Airway organoids & in vitro models of the lung
Creating a model of the airway outside the body
Understanding how the human airway functions — and how it changes in disease — requires models that accurately recapitulate its biology. Animal models have provided important insights, but there are well-recognised differences between rodent and human respiratory biology that limit translation. Human cell models of the airway, including air–liquid interface (ALI) cultures and organoids, offer an important alternative.
Air–liquid interface cultures
The best-established in vitro model of the mucociliary airway epithelium is the air–liquid interface culture. In this system, airway basal cells are seeded onto a porous membrane support and submerged in culture medium until they form a confluent monolayer. The medium is then removed from the apical surface, exposing the cells to air. Over the following two to four weeks, this air exposure drives differentiation: basal cells generate ciliated cells and mucosecretory cells, producing a pseudostratified epithelium with mucociliary activity that resembles the human airway in vivo.
ALI cultures can be established from basal cells derived from donors with different disease backgrounds — including cystic fibrosis, COPD or primary ciliary dyskinesia — enabling direct comparison of healthy and diseased epithelia. They are widely used for studies of host–pathogen interactions, drug toxicity, and mucociliary function.

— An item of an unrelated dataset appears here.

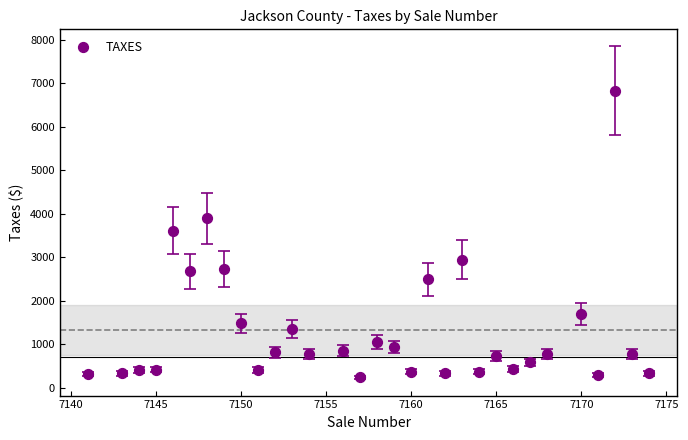

What is the range of Y values (max minus min)?

6585.2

Organoids and tracheospheres
Three-dimensional organoid cultures provide a complementary approach. When airway basal cells are embedded in an extracellular matrix and cultured in the absence of a supporting surface, they self-organise into spherical structures — variously termed tracheospheres, bronchospheres, or simply airway organoids — that contain basal, ciliated, and secretory cells arranged around a central lumen.
The key advantage of organoid systems is that they capture aspects of the three-dimensional organisation and cell–cell interactions of the tissue of origin that are absent in flat, two-dimensional cultures. They are also amenable to quantitative assays — colony formation efficiency, organoid size, and ciliary beat frequency can all be measured systematically — making them well-suited to screens for compounds that modulate basal cell behaviour. We have used this approach to identify Wnt signalling pathway activators as pro-proliferative compounds in airway basal cells.
Our approach
At EpiCENTR, we use a combination of two-dimensional basal cell cultures, tracheosphere/organoid systems, and ALI cultures depending on the question being asked. We have developed lentiviral tools for studying airway epithelial differentiation that are compatible with these systems and available via Addgene. Our datasets from primary human airway basal cells are accessible via GEO.